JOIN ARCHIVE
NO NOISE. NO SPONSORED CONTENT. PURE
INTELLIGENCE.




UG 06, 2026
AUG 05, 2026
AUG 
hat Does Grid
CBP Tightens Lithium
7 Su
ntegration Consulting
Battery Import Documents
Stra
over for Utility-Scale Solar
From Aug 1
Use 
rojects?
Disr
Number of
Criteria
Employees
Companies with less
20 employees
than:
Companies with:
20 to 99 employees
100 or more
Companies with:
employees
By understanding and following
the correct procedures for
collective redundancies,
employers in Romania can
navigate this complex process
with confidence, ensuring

■ ■ ■ ■

To do: Repeat the data in full, matching each line exactly.

Task output:
JOIN ARCHIVE
NO NOISE. NO SPONSORED CONTENT. PURE
INTELLIGENCE.




UG 06, 2026
AUG 05, 2026
AUG 
hat Does Grid
CBP Tightens Lithium
7 Su
ntegration Consulting
Battery Import Documents
Stra
over for Utility-Scale Solar
From Aug 1
Use 
rojects?
Disr
Number of
Criteria
Employees
Companies with less
20 employees
than:
Companies with:
20 to 99 employees
100 or more
Companies with:
employees
By understanding and following
the correct procedures for
collective redundancies,
employers in Romania can
navigate this complex process
with confidence, ensuring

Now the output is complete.